Мы дошли до садика, в котором стоял мраморный бюст Радищева.
— Вот куда я вас вела, — обрадовалась Ф. Г. — Здесь уютно и тихо, никто не знает ни памятника, ни садика — ни пионеры, ни алкоголики. Можно спокойно посидеть и выкурить наконец сигарету!
Отдышавшись, она продолжала:
— Представляю, сколько благоглупостей звучит с экрана! Об одних «Голубых огоньках» я столько наслышана. С меня хватит и радио. Утром, когда у меня работает моя «точка», я хоть могу мазать хлеб маслом и пить чай, не уставясь, как умалишенная, в экран. И радиоблагоглупостей на мою жизнь мне достает! Я же давала вам свой список горестных заметок. Выбросили, наверное?..
Позже я нашел этот листок, на котором Ф. Г. выписала идиотизмы, прозвучавшие по радио. Это главным образом названия передач вроде: «Знаете ли вы мир прекрасного?», «В гостях у Федькиных», «Искусство сближает сердца», «В вихре танца»…

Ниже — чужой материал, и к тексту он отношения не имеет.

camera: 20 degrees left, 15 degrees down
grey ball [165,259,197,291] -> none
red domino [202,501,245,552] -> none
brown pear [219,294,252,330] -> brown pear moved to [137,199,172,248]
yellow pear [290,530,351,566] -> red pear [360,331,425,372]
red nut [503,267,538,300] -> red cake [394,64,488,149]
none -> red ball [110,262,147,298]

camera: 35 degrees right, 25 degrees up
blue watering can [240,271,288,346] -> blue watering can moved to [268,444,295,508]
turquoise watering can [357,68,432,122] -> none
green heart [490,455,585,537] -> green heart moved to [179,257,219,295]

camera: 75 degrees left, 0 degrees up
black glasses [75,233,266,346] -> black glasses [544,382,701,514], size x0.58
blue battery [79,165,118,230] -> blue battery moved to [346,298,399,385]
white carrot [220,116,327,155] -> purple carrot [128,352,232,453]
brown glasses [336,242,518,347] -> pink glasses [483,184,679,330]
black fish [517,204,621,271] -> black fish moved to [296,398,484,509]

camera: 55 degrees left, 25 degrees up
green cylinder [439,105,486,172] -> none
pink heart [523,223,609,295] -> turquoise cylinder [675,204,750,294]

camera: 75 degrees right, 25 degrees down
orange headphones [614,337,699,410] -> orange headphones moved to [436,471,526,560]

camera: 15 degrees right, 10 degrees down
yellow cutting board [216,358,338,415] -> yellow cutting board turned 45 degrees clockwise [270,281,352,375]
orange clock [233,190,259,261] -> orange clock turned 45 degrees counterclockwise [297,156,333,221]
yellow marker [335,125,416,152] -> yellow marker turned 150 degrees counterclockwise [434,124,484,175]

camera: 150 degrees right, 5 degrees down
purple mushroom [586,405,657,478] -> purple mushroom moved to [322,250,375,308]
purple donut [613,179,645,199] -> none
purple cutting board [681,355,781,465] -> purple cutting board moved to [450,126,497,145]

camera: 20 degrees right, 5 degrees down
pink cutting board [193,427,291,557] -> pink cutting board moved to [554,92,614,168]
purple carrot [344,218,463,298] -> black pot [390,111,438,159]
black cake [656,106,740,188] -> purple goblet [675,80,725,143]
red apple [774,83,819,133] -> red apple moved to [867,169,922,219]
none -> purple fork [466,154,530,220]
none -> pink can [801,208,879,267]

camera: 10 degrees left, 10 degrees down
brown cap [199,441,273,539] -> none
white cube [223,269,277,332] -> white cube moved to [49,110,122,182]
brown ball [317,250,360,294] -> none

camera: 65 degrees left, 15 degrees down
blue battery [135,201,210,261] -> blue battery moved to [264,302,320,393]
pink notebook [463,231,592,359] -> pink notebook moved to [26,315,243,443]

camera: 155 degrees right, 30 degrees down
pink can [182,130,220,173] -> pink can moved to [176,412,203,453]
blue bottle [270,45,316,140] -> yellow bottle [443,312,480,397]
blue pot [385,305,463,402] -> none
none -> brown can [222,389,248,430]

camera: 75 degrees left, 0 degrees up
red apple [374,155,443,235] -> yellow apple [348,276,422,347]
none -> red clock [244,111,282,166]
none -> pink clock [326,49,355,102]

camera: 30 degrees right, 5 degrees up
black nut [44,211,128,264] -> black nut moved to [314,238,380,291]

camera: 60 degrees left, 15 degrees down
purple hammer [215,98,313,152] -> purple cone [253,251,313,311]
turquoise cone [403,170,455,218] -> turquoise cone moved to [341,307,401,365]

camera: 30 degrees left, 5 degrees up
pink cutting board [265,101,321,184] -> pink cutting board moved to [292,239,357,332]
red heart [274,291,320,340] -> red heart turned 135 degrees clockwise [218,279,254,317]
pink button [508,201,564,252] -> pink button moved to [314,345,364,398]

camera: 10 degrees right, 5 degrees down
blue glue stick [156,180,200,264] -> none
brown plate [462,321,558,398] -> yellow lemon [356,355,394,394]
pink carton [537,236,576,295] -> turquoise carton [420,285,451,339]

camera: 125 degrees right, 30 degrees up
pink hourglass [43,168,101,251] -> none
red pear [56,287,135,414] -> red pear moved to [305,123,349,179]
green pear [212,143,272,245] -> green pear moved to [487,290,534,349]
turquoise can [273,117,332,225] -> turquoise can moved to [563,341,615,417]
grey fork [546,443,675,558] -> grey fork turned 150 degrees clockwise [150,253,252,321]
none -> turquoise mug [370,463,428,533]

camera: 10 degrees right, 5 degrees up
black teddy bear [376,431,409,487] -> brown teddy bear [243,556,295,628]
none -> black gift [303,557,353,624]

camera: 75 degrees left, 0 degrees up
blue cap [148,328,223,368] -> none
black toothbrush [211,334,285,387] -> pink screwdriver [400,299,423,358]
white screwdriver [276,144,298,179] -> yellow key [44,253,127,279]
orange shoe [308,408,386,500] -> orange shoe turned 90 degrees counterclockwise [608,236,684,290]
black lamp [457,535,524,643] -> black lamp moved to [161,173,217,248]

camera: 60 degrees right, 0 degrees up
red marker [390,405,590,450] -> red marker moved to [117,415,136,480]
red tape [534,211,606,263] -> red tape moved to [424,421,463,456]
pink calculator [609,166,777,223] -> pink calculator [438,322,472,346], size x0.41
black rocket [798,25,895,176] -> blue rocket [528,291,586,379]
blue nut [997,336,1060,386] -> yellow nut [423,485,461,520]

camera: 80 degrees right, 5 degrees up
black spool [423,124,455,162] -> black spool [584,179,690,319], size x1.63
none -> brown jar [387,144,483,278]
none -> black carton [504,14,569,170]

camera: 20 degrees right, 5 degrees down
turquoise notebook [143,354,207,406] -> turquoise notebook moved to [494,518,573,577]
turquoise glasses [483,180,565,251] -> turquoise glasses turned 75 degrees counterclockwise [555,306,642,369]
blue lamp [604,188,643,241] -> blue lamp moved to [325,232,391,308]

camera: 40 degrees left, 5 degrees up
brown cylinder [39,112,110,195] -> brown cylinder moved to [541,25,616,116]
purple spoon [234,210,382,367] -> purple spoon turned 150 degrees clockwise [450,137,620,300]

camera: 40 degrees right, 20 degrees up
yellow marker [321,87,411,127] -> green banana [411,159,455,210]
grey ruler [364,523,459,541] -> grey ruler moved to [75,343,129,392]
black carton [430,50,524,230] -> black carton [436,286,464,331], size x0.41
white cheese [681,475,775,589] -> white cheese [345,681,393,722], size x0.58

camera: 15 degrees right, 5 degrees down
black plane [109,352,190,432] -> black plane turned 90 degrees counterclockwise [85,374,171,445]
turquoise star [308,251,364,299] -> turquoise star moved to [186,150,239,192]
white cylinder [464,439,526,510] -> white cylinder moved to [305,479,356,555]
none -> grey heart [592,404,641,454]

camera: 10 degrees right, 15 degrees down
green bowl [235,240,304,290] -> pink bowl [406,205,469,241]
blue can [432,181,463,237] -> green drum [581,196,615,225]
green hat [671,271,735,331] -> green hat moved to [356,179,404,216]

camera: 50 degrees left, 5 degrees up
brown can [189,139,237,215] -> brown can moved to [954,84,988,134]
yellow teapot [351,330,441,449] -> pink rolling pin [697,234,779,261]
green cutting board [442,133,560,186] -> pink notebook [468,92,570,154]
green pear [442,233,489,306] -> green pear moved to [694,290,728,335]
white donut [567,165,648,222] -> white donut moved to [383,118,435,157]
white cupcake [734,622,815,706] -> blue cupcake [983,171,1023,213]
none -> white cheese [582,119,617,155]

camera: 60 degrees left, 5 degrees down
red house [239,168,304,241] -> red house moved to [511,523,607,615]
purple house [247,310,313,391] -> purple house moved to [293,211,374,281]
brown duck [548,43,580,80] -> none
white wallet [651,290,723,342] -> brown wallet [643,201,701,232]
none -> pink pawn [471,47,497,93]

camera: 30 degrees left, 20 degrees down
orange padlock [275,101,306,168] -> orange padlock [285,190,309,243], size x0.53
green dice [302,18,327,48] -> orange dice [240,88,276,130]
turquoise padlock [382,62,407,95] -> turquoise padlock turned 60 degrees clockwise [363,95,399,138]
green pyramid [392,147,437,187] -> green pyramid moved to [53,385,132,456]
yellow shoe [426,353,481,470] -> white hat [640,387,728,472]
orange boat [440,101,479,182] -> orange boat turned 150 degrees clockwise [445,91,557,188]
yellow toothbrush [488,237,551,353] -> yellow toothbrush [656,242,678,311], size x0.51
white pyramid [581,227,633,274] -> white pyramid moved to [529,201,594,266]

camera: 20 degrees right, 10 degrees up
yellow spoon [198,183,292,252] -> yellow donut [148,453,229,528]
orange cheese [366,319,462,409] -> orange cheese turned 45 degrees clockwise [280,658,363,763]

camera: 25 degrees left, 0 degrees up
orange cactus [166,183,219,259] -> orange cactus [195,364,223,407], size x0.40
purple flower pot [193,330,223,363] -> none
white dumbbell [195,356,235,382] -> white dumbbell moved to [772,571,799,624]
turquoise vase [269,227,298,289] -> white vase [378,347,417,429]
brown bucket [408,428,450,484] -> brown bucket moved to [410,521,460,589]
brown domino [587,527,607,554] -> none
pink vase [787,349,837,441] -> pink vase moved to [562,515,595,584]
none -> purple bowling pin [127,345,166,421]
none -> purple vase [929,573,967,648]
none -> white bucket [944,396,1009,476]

— А почему бы вам не посмотреть, как Каплер отомстит вам? — спросил я. — Это же интересно!
— Нисколько. Это во-первых. А во-вторых, где? К соседу, Риме Кармену, не пойду: и дома его чаше всего нет, и странно это: «Здравствуйте, я ваша тетя!» Нет-нет! К Галине Сергеевне (Улановой) можно, но тоже надо заранее предупредить ее, она не откажет, но будет менять свои планы, куда-то не пойдет. А сидеть с ней — одно удовольствие: за вечер проронит две-три фразы. Вот, пожалуй, к кому можно смело идти, так это к Лиде Смирновой. Открытая душа, и мне будет рада. Искренне, без притворства! Расскажет в лицах о своем новом романе, да так, что и про передачу забудем! Когда мы с ней снимались в этом михалковском дерьме «У них есть Родина», мы так дружно страдали по своим возлюбленным — слезы лились в четыре ручья!..
Вы опять начинаете о моей роли! Я же не об этом. Да, фрау Вурст у меня получилась. Вурст — по-немецки колбаса. Я и играю такую толстую колбасу, наливающую себя пивом. От толщинок, которыми обложилась, пошевелиться не могла. И под щеки и под губы тоже чего-то напихала. Не рожа, а жопа.
Но когда я говорю о михалковском дерьме, то имею в виду одно: знал ли он, что всех детей, которые после этого фильма добились возвращения на Родину, прямым ходом отправляли в лагеря и колонии? Если знал, то тридцать сребреников не жгли руки?..
И вот вам дополнение к вопросу о жутких судьбах детей в Голливуде. Только на этот раз не об ихних, а о наших. Непросто ведь здесь все!
Ф. Г. закурила и после паузы продолжала:
— Вот вам один пример. Я дважды снималась не с девочкой, а с живым чудом — с Наташей Зашипиной. Вы знаете эти картины — «Слон и веревочка» и эта самая — «У них есть Родина».
Я сначала боялась Наташи, все актеры боятся играть с детьми: они ведь не играют, а живут, так верят в происходящее, что разоблачают любого актера, который такой веры не нашел.
Неожиданно мы подружились. Может, оттого, что я вообще не умею сюсюкать и говорила с Наташей как со взрослой. А ей было шесть лет! Кроха! Это сорок пятый год, только война кончилась. Она приходила ко мне в уборную и наблюдала, как меня гримируют.
— Тебе интересно играть в мою бабушку? — спрашивала.
— Интересно.
— А ты меня уже любишь? — снова спрашивала она, когда мне натягивали парик.
— Я тебя всегда люблю, — говорила я.
— Но теперь, когда ты уже моя бабушка, сильнее?.. Пересмотрите ее фильмы. И «Жила-была девочка» — там ей три годика, и «Первоклассницу», где ей уже восемь. И не в том дело, что не найдете фальши. Нет, тут что-то есть такое, что трудно обозначить словами. Что-то такое, когда должно бы вроде быть стыдно, что видишь то, что видеть нельзя, а стыдно не становится — только восхищаешься: как здорово!
К сожалению, это проходит. Что здесь — трагическая судьба детей? Закон природы? Но вот мы же с вами смотрели гениальную девочку Джуди Гарленд в этой чудной цветной сказке «Волшебник из страны Оз»! И потом я не могла поверить, что эта женщина в «Нюрнбергском процессе» — в эпизоде, но каком! — она же! И опять гениальна!
У Наташи так не получилось. Может, режиссеры ее не разглядели, когда она стала взрослой. После ВГИКа пошла в Театр сатиры, говорят, хорошо работает. Не знаю, я не видела. Но что-то ушло, если ее ставят в длинный общий ряд.